Terus di film Air Mata Terakhir Bunda, saya mengalami proses identifikasi dengan tokoh Delta yang diperankan oleh Vino Bastian. Menonton film ini seperti membangkitkan alam bawah sadar saya, kok ceritanya ada yang mirip-mirip sama kehidupan saya, ya? Uniknya, saya yakin bukan saya saja yang mengalami ini. Para anak laki-laki yang suka bandel sama ibunya juga. Di sini saya menilai, semakin universal nilai cerita kita maka akan semakin luas kalangan penontonnya. Maka sudah sepantasnya film itu laku, kalau menurut saya sih begitu.

Terus waktu menonton Manusia Setengah Salmon, saya merasa bahwa sebagai penulis (maksudnya dulu) suka mengalami hal-hal lucu kayak gitu. Seperti fantasi yang berlebihan, terus dikejar-kejar deadline kemana pun kita pergi. Sang penagih deadline selalu muncul dan nagih tulisan. Tertekan, ngenes, tapi lucu. Yang begini nih, yang bikin saya ngakak-ngakak sama penonton lain satu bioskop waktu itu.

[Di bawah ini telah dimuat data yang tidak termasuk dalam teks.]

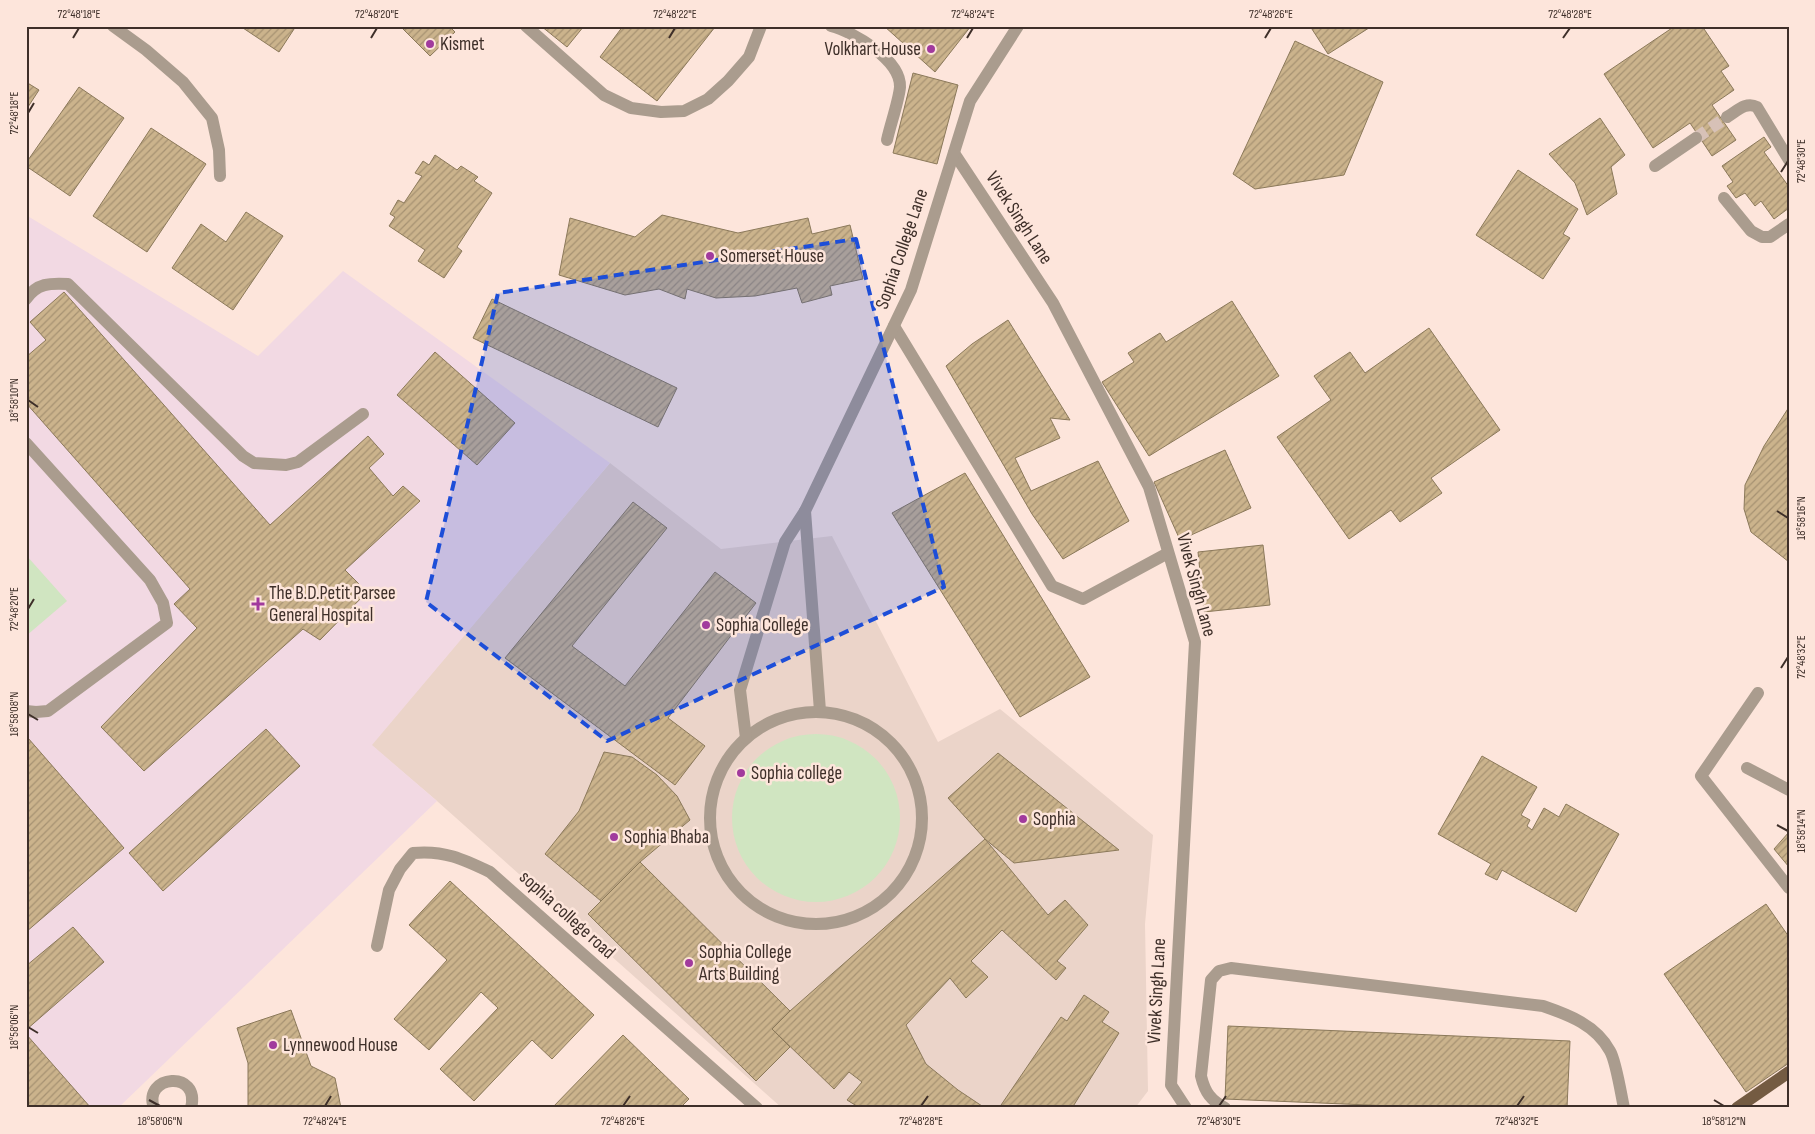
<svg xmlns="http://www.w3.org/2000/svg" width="1815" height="1134" font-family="'Sofia Sans Condensed',sans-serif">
<defs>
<pattern id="building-hatch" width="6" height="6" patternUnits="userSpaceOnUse" patternTransform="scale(1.25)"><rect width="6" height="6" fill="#cbb38c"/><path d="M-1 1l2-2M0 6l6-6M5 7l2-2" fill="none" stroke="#a69272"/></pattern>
</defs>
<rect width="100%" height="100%" fill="#fde5db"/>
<path fill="#ebd4c9" d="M610,463L721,549L832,536L938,742L1000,709L1153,835L1145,924L1148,1091L1135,1108H782L437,801L371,745Z"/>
<path fill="#f2d9e3" d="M26,215L258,356L343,271L610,463L372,745L437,801L118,1108H26Z"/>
<g fill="#d0e5c1">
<path d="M26,555L67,601L26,636Z"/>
<circle cx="816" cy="818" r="84"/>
</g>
<g fill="url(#building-hatch)" stroke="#8b795a">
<path d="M240,26H296L279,52Z"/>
<path d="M400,26H449L455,32L430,56Z"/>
<path d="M541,26H584L567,47Z"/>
<path d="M623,26H714L715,27L657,101L600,57Z"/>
<path d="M884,26H971L935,72Z"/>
<path d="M1310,26H1372L1328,54Z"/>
<path d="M1675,26H1702L1729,66L1721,71L1734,90L1712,105L1736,140L1712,156L1690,123L1653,148L1604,74Z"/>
<path d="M1295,41L1383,82L1344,175L1255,189L1233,174Z"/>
<path d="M913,73L958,85L937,164L893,153Z"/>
<path d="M26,82L39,90L26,110Z"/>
<path d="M79,87L124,118L70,196L26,166V163Z"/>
<path d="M1600,118L1625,155L1611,167L1617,194L1587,215L1575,183L1549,154Z"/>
<path d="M151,128L206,164L147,252L93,216Z"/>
<path d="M1764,137L1771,147L1764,152L1789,187V208L1774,219L1761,201L1755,206L1745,193L1736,198L1727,186L1733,182L1722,166Z"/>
<path d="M435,155L457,170L461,166L478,177L474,181L492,193L457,247L462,251L444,278L418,261L425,250L389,226L395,217L390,214L398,200L404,203L422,176L415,173L423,161L429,165Z"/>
<path d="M1518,170L1578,209L1563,234L1570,238L1543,279L1476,235Z"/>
<path d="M246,212L283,236L233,310L172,268L201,224L226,242Z"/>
<path d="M662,215L738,233L808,218L812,234L850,225L863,279L830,286L832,295L802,303L797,288L755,296L716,298L687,289L685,299L659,289L625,295L559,275L570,218L635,237Z"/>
<path d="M64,292L270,525L368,436L384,454L369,468L393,496L403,486L420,501L345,570L367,592L320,640L303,629L144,771L101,727L197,628L174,604L190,589L26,403V357L46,340L30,322Z"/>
<path d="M492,299L677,388L658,427L473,338Z"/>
<path d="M1232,301L1279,376L1149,456L1102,382L1134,362L1128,353L1160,333L1166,342Z"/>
<path d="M1008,320L1070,420L1050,418L1060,438L1015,458L1031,491L1098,461L1129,521L1063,559L1032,514L946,366L972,344Z"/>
<path d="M1429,328L1500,430L1431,478L1442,493L1400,522L1391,510L1349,539L1277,437L1331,400L1314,376L1350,352L1365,373Z"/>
<path d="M435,352L515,423L477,465L397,395Z"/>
<path d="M1789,407V562L1751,532L1744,509L1745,485L1764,446Z"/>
<path d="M1225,450L1251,508L1180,540L1154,482Z"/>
<path d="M965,473L1090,677L1020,717L892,513Z"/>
<path d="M633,502L667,528L572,646L625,686L715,572L756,603L668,718L705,746L675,785L505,658Z"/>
<path d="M1263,545L1270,605L1204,612L1198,552Z"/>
<path d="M266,729L300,766L163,891L129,853Z"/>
<path d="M28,738L124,848L26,932V739Z"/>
<path d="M604,752L632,757L657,775L677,796L690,820L640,862L601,901L545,854L579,811Z"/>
<path d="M998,753L1119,850L1014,863L985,839L948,798Z"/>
<path d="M1482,756L1537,787L1521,815L1530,820L1527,826L1532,830L1544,808L1559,817L1566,804L1619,834L1576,912L1502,870L1497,880L1485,874L1491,864L1438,834Z"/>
<path d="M1789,832V867L1774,849Z"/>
<path d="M985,839L1048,915L1065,900L1088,925L1057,961L1066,968L1056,980L1002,930L971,961L988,977L966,998L950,978L906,1025L926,1064L958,1090L985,1108H860L847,1100L862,1082L849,1072L834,1089L772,1029L790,1011Z"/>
<path d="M640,862L790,1011L772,1029L790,1047L756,1081L588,914Z"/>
<path d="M450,881L594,1015L552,1059L532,1040L474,1101L440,1069L498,1008L481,992L429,1050L394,1019L447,960L409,925Z"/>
<path d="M1766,904L1789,937V1063L1746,1092L1664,974Z"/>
<path d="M73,927L104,962L26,1030V966Z"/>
<path d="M1084,995L1109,1012L1102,1022L1119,1033L1072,1108H999L1061,1017L1067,1021Z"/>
<path d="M291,1010L311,1066L335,1078L341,1108H248V1063L237,1028Z"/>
<path d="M1228,1026L1570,1041L1567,1108H1439L1225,1099Z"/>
<path d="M26,1034L91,1108H26Z"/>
<path d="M623,1035L689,1099L680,1108H618L616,1106L614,1108H552Z"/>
</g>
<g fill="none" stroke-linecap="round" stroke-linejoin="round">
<path stroke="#d7c1b7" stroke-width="12" stroke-dasharray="12 6" stroke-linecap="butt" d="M1696,138L1727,117"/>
<g stroke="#aa9c8e" stroke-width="12">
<path d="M113,26L146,50L183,82L212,118L219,150L220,176"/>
<path d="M526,26L604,95L631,108L661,112L684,111L708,99L728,81L749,57L761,26"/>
<path d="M831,26C854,32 901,60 900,87C899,100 890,126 887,140"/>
<path d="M1727,117C1737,111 1746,101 1757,107L1789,160"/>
<path d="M954,153L1053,303L1149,487L1195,642L1171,1085L1186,1108"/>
<path d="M1655,166L1696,138"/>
<path d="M1724,198L1751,231L1762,237H1770L1789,224"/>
<path d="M26,299C37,283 50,283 68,284L243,456L254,463L286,465L298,462L363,414"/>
<path d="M894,326L1052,586L1083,599L1168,553"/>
<path d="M26,443L150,580L163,603L167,623L48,711L36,712L26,711"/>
<path d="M805,511L820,711"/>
<path d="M1758,693L1701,776L1789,888"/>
<circle cx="816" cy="818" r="106"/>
<path d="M746,738L740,690L785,542L805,511L911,290L970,101L1018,26"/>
<path d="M1747,768L1789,790"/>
<path d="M377,946L389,890L400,869L413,853C444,850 463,859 490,872L757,1108"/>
<path d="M154,1108C142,1075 201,1069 191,1108"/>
<path d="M1225,1108C1211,1100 1205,1093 1201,1076L1211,980L1219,971L1231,968L1543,1006C1569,1015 1596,1025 1610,1051C1616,1061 1621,1094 1624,1108"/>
</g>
<path stroke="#745b42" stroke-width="12" d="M1737,1108L1789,1072"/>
</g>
<path fill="#1d4ed8" fill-opacity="0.2" stroke="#1d4ed8" stroke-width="4" stroke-dasharray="10 6" stroke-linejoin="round" d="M856,239L944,587L607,741L426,602L498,293Z"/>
<path fill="none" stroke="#3e2f29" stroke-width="2" d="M73,38L79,28M371,38L377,28M669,38L675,28M967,38L973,28M1265,38L1271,28M1563,38L1570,28M28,113L34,103M1781,172L1788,161M28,400L38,407M1777,511L1788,518M28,609L34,599M1781,668L1788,657M28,714L38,720M1777,825L1788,831M28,1027L38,1033M149,1100L160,1106M1714,1100L1724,1106M325,1106L331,1096M623,1106L630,1096M921,1106L928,1096M1219,1106L1226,1096M1517,1106L1524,1096"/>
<g fill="#a13a9d" stroke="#fde5db" stroke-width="2">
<circle cx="430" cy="44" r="5"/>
<circle cx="931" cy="49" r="5"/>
<circle cx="710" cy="256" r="5"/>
<path d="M255.5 596.5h5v5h5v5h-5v5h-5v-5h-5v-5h5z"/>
<circle cx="706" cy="625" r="5"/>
<circle cx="741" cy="773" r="5"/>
<circle cx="1023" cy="819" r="5"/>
<circle cx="614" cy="837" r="5"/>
<circle cx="689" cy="963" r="5"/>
<circle cx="273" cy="1045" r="5"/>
</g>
<g text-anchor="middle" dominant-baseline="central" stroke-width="5" stroke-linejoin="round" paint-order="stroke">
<g font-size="19" fill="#3e2f29" stroke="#fde5db" text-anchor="start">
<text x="440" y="44">Kismet</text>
<text x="921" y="49" text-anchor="end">Volkhart House</text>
<text x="720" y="256">Somerset House</text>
<text x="269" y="593">The B.D.Petit Parsee<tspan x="269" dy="22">General Hospital</tspan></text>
<text x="716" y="625">Sophia College</text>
<text x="751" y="773">Sophia college</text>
<text x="1033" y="819">Sophia</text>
<text x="624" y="837">Sophia Bhaba</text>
<text x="699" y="952">Sophia College<tspan x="699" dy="22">Arts Building</tspan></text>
<text x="283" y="1045">Lynnewood House</text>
</g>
<g font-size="19" fill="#3e2f29" stroke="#fde5db">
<text transform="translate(1019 218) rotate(57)">Vivek Singh Lane</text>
<text transform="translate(902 249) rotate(-71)">Sophia College Lane</text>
<text transform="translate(1196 585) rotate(75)">Vivek Singh Lane</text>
<text transform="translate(567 915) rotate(42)">sophia college road</text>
<text transform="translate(1157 991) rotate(-87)">Vivek Singh Lane</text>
</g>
</g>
<rect width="1815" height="1134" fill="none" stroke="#fde5db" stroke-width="55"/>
<rect x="28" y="28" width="1760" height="1078" fill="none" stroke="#3e2f29" stroke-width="2"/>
<g font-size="12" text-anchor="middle" fill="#3e2f29">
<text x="79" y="18">72°48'18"E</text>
<text x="377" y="18">72°48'20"E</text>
<text x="675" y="18">72°48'22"E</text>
<text x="973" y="18">72°48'24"E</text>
<text x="1271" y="18">72°48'26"E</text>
<text x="1570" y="18">72°48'28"E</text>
<text transform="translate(14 113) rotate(-90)" y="4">72°48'18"E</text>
<text transform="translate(1801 161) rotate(-90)" y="4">72°48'30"E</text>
<text transform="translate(14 400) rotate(-90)" y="4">18°58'10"N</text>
<text transform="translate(1801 518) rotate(-90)" y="4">18°58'16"N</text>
<text transform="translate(14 609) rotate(-90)" y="4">72°48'20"E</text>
<text transform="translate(1801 657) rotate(-90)" y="4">72°48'32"E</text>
<text transform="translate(14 714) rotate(-90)" y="4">18°58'08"N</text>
<text transform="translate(1801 831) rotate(-90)" y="4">18°58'14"N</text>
<text transform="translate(14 1027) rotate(-90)" y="4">18°58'06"N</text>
<text x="160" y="1125">18°58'06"N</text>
<text x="325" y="1125">72°48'24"E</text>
<text x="623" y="1125">72°48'26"E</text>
<text x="921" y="1125">72°48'28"E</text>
<text x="1219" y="1125">72°48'30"E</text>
<text x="1517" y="1125">72°48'32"E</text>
<text x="1724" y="1125">18°58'12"N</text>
</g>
</svg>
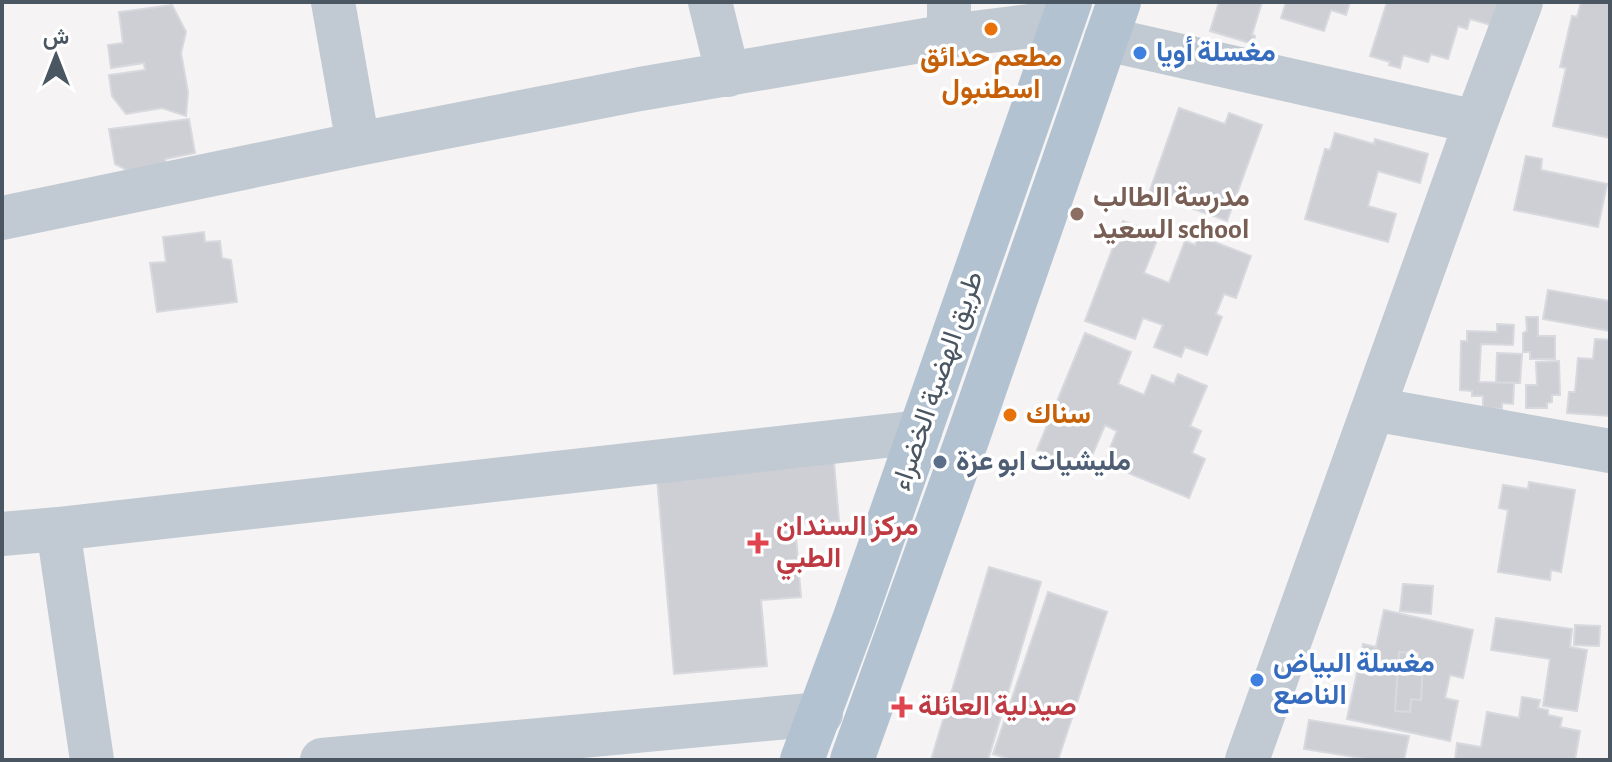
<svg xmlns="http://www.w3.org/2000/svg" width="1612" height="762" font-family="'Alegreya Sans',Vazirmatn,sans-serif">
<rect width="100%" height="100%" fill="#f5f3f3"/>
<!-- building -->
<path fill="#cdcfd5" stroke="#d7d9de" stroke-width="2" d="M1219 2H1262L1252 35 1255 36 1253 44 1210 31Z
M1286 2H1350L1346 15 1331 10 1324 31 1281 18Z
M1387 2H1498L1491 25 1470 19 1467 29 1458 26 1448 59 1431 54 1428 62 1403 55 1400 68 1389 65 1390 62 1370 56Z
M1581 2H1610V138L1553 126 1566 68 1560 67 1572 16 1577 17Z
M172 5 186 32 181 53 188 92 186 116 162 108 126 114 112 96 109 75 145 70 144 63 111 68 108 45 123 43 119 12Z
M1179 108 1225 124 1229 113 1262 125 1227 221 1149 193Z
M189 119 195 153 165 159 167 172 129 171 115 164 109 129Z
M1335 133 1374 144 1375 139 1428 154 1420 183 1378 171 1368 206 1396 214 1388 242 1305 219 1325 149 1330 150Z
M1526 156 1542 159 1541 170 1607 184 1598 227 1514 210Z
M1123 221 1159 235 1144 273 1169 283 1185 241 1195 245 1199 236 1251 256 1236 298 1224 294 1216 314 1222 317 1207 355 1185 347 1181 357 1154 347 1163 325 1143 318 1135 339 1085 321Z
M204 232 205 242 220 241 222 258 231 260 237 302 157 312 150 263 166 262 163 237Z
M1548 290 1610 301V331L1543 319Z
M1526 317H1538V336H1555V359H1530V352H1523V333L1527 331Z
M1497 324 1514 325 1513 345 1481 344 1479 382 1514 383 1513 404 1502 403V409L1483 408V396H1472V391L1460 390 1461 341H1467V331L1497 332Z
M1085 333 1131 352 1118 384 1144 395 1152 375 1174 384 1178 374 1207 386 1190 426 1201 431 1192 453 1205 459 1189 498 1104 463 1117 431 1105 425 1086 470 1037 450Z
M1595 339 1610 340V416L1567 413 1569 392H1575L1578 358 1593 359Z
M1497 353 1522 354 1520 383 1496 382Z
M1559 361 1560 395H1552V402L1547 403V408H1526V385H1537L1536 362Z
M834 462 839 521 795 524 801 597 761 600 767 666 674 674 657 478Z
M1529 482 1575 490 1561 572 1551 570 1550 580 1498 572 1508 510 1499 508 1503 485 1528 489Z
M989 567 1041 582 988 760H931Z
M1403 584 1433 586 1431 614 1400 611Z
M1048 592 1107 612 1058 760H1012L993 754Z
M1384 610 1473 630 1463 678 1450 675 1445 698 1458 701 1450 741 1347 719 1363 644 1376 647Z
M1496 618 1572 629 1570 647 1587 650 1577 711 1543 706 1550 659 1491 650Z
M1575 625 1600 626 1599 646 1574 645Z
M1399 652 1418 653 1417 664H1423L1421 700 1411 699 1410 712 1395 711Z
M1522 697 1540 700 1538 708 1548 710V715L1562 718 1560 727 1580 731 1575 760H1455L1457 743 1481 747 1487 712 1519 718Z
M1309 720 1409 736 1404 760H1373L1304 749Z"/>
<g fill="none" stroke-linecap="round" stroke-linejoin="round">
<!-- minor -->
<path stroke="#c1cad2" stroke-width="44" d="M333 2 358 144
M710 2 728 75
M949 36 1063 22
M1106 39 1476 122
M2 218 358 144 640 89 949 36V2
M1373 409 1610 451
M58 529 92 760
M2 534 58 529 920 432
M322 760 821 714
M1247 760 1476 122 1521 2"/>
<!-- major -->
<path stroke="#b3c2d1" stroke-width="44" d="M802 760 854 620 1070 2
M852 760 968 437 1119 2"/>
</g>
<!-- markers -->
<g fill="#e8710a" stroke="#fff" stroke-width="3">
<circle cx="991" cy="29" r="8"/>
<circle cx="1010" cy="415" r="8"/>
</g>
<g fill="#3f7fe0" stroke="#fff" stroke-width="3">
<circle cx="1140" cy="53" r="8"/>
<circle cx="1257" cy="680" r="8"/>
</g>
<circle fill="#8d6e63" stroke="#fff" stroke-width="3" cx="1077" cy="214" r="8"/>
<circle fill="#5c6f8a" stroke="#fff" stroke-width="3" cx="940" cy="462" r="8"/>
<g fill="#e0444e" stroke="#fff" stroke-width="3">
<path d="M754 531h8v8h8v8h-8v8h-8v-8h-8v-8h8z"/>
<path d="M898 695h8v8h8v8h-8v8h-8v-8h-8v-8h8z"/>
</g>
<g text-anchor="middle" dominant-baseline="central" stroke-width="7" stroke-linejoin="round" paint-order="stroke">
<!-- shop labels -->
<g font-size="28" font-weight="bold" fill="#366cbe" stroke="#fff" text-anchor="start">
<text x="1156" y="53">مغسلة أويا</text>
<text x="1273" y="664">مغسلة البياض<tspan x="1273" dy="32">الناصع</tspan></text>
</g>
<!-- food labels -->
<g font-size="28" font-weight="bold" fill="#c56008" stroke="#fff">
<text x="991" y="58">مطعم حدائق<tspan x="991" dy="32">اسطنبول</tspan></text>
<text x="1026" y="415" text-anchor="start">سناك</text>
</g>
<!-- education labels -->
<g font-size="28" font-weight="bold" fill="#785e54" stroke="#fff" text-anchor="start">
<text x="1093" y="198">مدرسة الطالب<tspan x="1093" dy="32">السعيد school</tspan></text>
</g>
<!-- street labels -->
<g font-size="28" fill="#4a5661" stroke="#fff">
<text transform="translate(938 381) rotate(-71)">طريق الهضبة الخضراء</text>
</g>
<!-- service labels -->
<g font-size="28" font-weight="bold" fill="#4e5e75" stroke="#fff" text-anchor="start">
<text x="956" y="462">مليشيات ابو عزة</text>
</g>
<!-- health labels -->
<g font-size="28" font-weight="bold" fill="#be3a42" stroke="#fff" text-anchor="start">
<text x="776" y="527">مركز السندان<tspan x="776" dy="32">الطبي</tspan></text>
<text x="918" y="707">صيدلية العائلة</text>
</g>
</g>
<!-- border -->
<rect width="1612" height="762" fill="none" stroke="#4a5661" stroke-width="8"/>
<!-- north arrow -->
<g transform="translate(56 56)" stroke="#ffffff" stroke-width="6" paint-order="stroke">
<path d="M0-6L14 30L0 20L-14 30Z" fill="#4a5661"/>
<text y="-12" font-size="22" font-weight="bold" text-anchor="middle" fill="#4a5661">ش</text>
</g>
</svg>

Terus waktu menonton film Make Money. Saya jadi inget, bahwa saya punya saudara laki-laki. Hubungan saya ke ayah saya kok ya sama seperti yang ada di film itu? Gampangnya, saya adalah anak yang susah untuk dipercaya. Mungkin karena saya keliatan slengean, nggak jelas arah hidupnya, pokoknya payah. Tapi saya suka cerita di film itu, dimana si anak berhasil mandiri setelah sebelumnya jatuh dan tidak punya apa-apa.

Bahkan film horor sekelas Kemasukan Setan pun bikin saya belajar. Bahwa jangan tengil mau naklukin setan, kalo kita sendiri nggak siap menghadapi resikonya. Karena kalo kita tengil, kita suka kesetanan dan mungkin bisa membunuh orang. Inilah yang membuat saya mikir, mungkin itu salah satu yang jadi penyebab, kenapa orang-orang itu jadi kesetanan saat membunuh.

Terus film Sagarmatha yang menurut saya punya gaya yang unik dalam penceritaan. Ternyata di ujung film, saya jadi ngeh bahwa tokoh yang diperankan Nadine itu melakukan perjalanan sendirian. Itu menurut kesimpulan saya, lho. Ini salah satu film yang twist ceritanya paling oke kalo menurut saya. Nggak ada yang nyangka kalo sepanjang film Nadine melakukan perjalanan dengan bayangan almarhumah sahabatnya.

Sokola Rimba, mengajarkan kepada saya gimana rasanya jadi orang yang mengabdikan hidupnya untuk mendidik. Nggak peduli bayaran, nggak peduli lokasinya di pedalaman, semua yang dilakukan atas dasar panggilan hati. Unik, nih. Satu contoh yang patut ditiru bagi mereka yang memang panggilan hidupnya untuk mengabdikan diri dengan cara mendidik.

Dan masih banyak film-film lain yang menarik. Tapi satu catatan saya selama menonton 33 film adalah... Film itu disebut bagus kalau kita yang menonton terhanyut ke dalam cerita yang ada di dalamnya. Kita masuk ke dalam tokoh, lalu bersama dia kita belajar mengenai hidup. Kita gak sempat mikir dan mempertanyakan elemen yang ada di dalam film. Karena kita sudah menyatu dengan film tersebut.

Gak jadi males deh, buat dateng ke bioskop.